==== EXTRACT TO READ ====

Table of Contents
Ticketing Overview
What is ticketing? Ticketing turns Amper into the central hub for everything happening on your shop floor—not just machines or jobs, but all the tasks, issues, and requests that surround them. Already using Amper?
Ticketing brings Maintenance, Call Teams, and Alerts into a single, centralized view of your plant’s work and to-do list. Talk to your CSE or Amper rep to activate this feature.
What Is a Ticket?
A ticket is a log of any issue, task, or request that needs attention. Think of it like a traditional ticketing system but built for your floor, with the ability to automatically generate tickets based on signals from your assets to reduce manual entry and keep things moving.
Ticket Types
Type | Description | How It’s Created |
Call | Manually submitted by operators (replacement for Call Teams) | Operator interface |
Maintenance | Recurring or one-off maintenance tickets | Web app from the Tickets page (select a maintenance plan)
Web app from the Plans page |
Alert | Triggered by a previously-defined alert (e.g. downtime) | Alerts settings |
General | Manually logged tickets not tied to a maintenance plan | Web app from the Tickets page |
Ticket Attributes
Each ticket includes the following attributes that can be defined or edited at any time. However, some attributes are customizable and should be defined before you begin using tickets (e.g. reason codes).
Attribute | Definition |
ID | Unique auto-generated ticket ID |
Asset | The machine or equipment the ticket applies to |
Status | New, Accepted, In Progress, Closed, Cancelled |
Priority | Urgent, High, Medium, Low |
Type | Maintenance, Alert, Call, General |
Reason Code | Predefined reason selected at creation |
Description | Free-text explanation of the issue |
Assigned to Team | The team assigned to and responsible for resolving this ticket |
Assigned to (User) | The individual person assigned to the ticket |
Creator | Who created the ticket. If the ticket comes from the operator interface, the logged in operator’s name will be used. |
Created At | Date and time created |
Time Open | Total amount of time the ticket is unresolved |
Resolution Code | Selected resolution once completed |
Resolution Note | Free-text explanation of how the issue was resolved |
Closed Date | When the ticket was resolved |
Plan | Maintenance plan assigned (if applicable) |
Ticket Capabilities
Messages & Live Chat
Chat live within a ticket for fast collaboration and context. Use this for live troubleshooting without leaving your desk, sending issue updates, or just generally logging additional context of the task or issue at hand. Messages are saved for future reference.

====

= SET OF TASKS =
1. Summarize the ticketing overview in three sentences.
2. Carry the ticketing overview forward, writing what would follow its last sentence.

==== MATERIAL PROVIDED ====

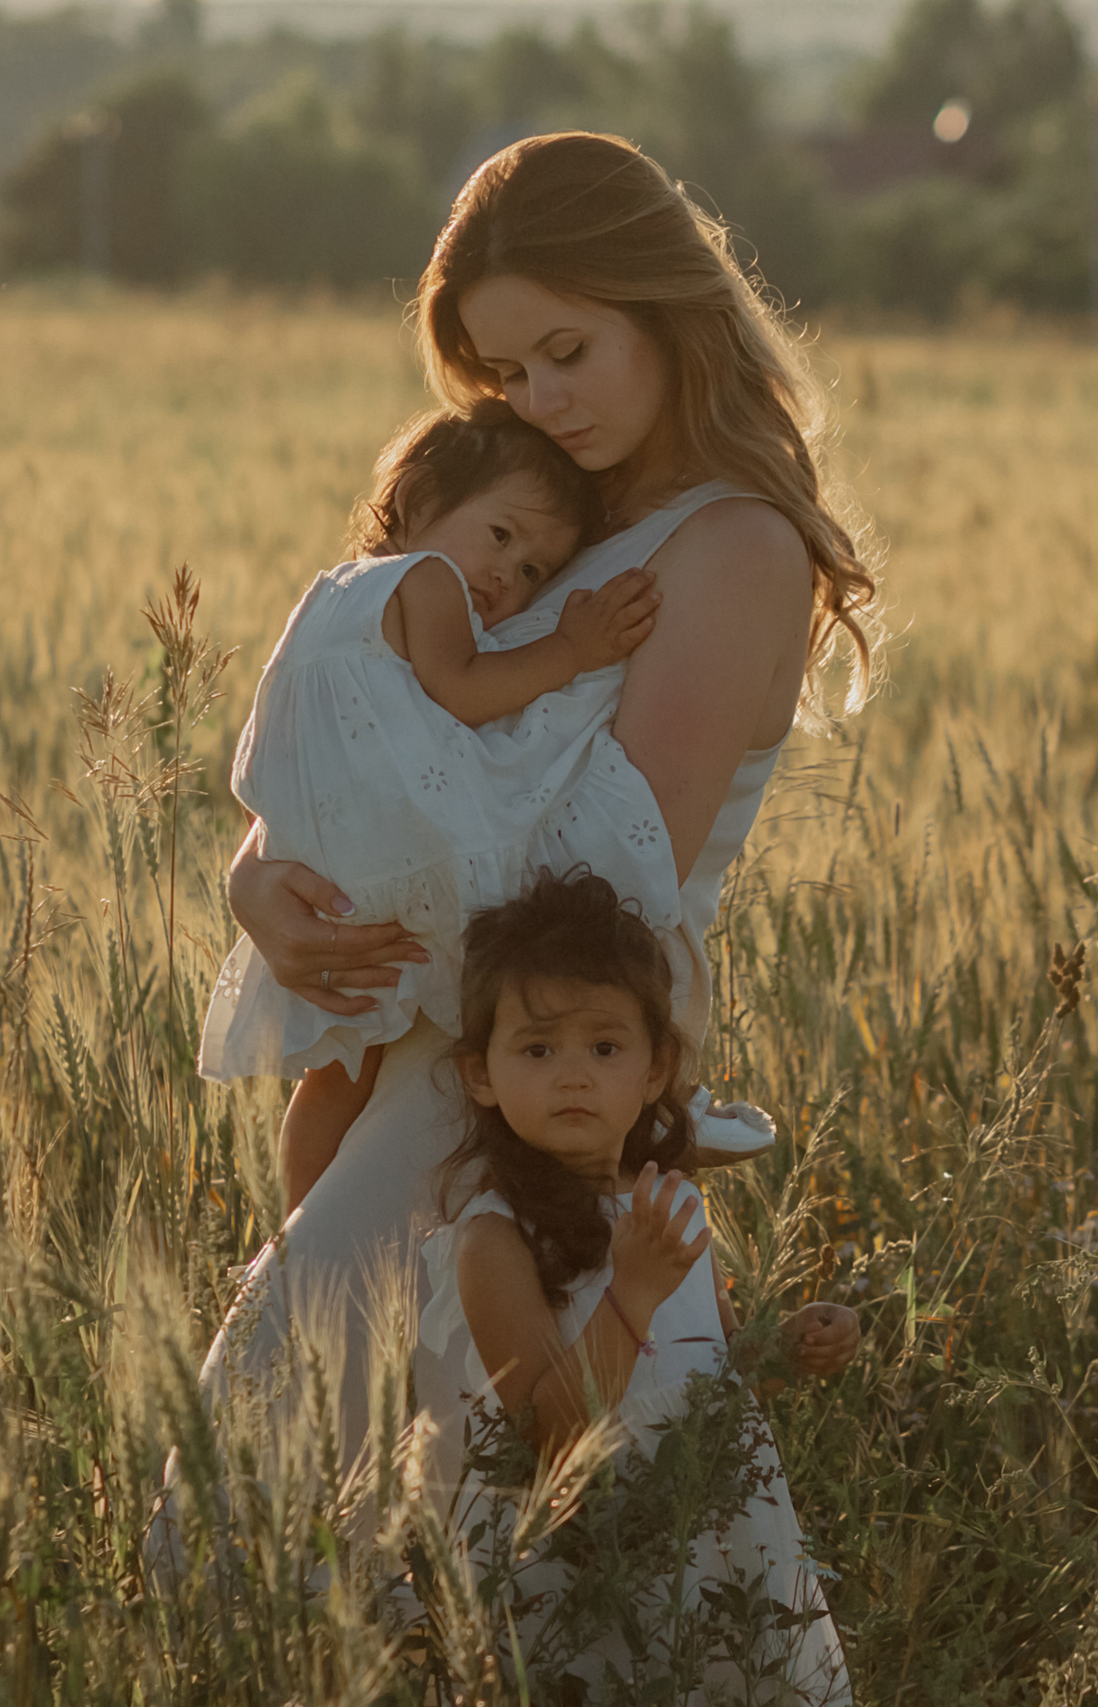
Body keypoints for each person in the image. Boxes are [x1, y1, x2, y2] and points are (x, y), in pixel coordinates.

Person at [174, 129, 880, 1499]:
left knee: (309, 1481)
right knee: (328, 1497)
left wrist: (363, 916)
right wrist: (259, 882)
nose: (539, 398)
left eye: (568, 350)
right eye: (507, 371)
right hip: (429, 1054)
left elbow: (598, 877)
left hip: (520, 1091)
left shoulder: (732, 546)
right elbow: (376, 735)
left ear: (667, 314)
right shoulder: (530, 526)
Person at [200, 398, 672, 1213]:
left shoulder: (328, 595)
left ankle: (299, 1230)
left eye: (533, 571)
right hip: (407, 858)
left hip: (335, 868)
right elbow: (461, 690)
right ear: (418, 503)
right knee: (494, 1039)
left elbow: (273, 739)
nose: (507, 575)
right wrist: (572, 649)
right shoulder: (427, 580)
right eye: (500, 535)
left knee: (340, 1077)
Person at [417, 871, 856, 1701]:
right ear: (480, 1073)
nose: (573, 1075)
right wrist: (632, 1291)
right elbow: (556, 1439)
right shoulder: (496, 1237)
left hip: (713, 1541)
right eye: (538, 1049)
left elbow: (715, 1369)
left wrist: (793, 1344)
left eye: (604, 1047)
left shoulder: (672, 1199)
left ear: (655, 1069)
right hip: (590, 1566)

====

= RESPONSES =
1. Ticketing makes Amper the central hub for the tasks, issues, and requests on a shop floor, bringing Maintenance, Call Teams, and Alerts into a single view of a plant's work. A ticket logs any issue, task, or request that needs attention, falls into one of four types (Call, Maintenance, Alert, or General), and carries attributes such as asset, status, priority, and reason code. Tickets also offer live chat for collaboration, and the messages are saved for future reference.

2.
Attachments
Add photos or documents via web or tablet for visual issues or reference docs. All attachments will be saved and can be accessed from the Attachments section unless manually deleted.
Audit Trail
See all ticket activity—who created or updated it, when changes were made, and what was added.
Resolution Details
Make note of how you resolved an issue so that you can refer back to your resolution details and solve the issue faster next time.
Coming Soon: AI-generated ticket resolution suggestions
Where Do I View Tickets?
You can manage tickets with different views and filters to suit the way you work.
In the Web App
All Tickets
Go to Communication > Tickets to view all open tickets across all teams, types, and assets.
My Tickets
See your personal to-do list by viewing tickets relevant to you.
- Unclaimed Tickets: Tickets your team owns but no one has picked up
- Assigned To Me: Tickets you’re responsible for
- Assigned To My Teams: Tickets your teammates own, but you may want to view or monitor
In the Operator Interface
Tickets
Go to the Tickets tab on the tablet to see all tickets generated from or assigned to that asset.
You can view both active or closed tickets from this list. Each ticket will show you the Ticket ID, ticket creator, status, type, Reason code, and time open.
To edit details, send messages, or resolve a ticket, click on the arrow to access the Ticket Drill-In. (Note that some fields cannot be edited from the operator interface.)
If you need to reopen any previous tickets, find the ticket in the main ticket list, click Reopen and then confirm.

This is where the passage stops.